The request
Lay out every line of the listing below as a numbered list, leaving out the blank lines.

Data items

◇ ◇ ◇ ◇

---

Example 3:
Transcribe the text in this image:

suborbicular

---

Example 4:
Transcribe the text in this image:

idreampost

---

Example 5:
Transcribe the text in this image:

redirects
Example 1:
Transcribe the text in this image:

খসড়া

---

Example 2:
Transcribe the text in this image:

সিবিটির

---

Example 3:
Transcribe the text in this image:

◇ ◇ ◇ ◇

Answer to this problem
1. ---
2. Example 3:
3. Transcribe the text in this image:
4. suborbicular
5. ---
6. Example 4:
7. Transcribe the text in this image:
8. idreampost
9. ---
10. Example 5:
11. Transcribe the text in this image:
12. redirects
13. Example 1:
14. Transcribe the text in this image:
15. খসড়া
16. ---
17. Example 2:
18. Transcribe the text in this image:
19. সিবিটির
20. ---
21. Example 3:
22. Transcribe the text in this image:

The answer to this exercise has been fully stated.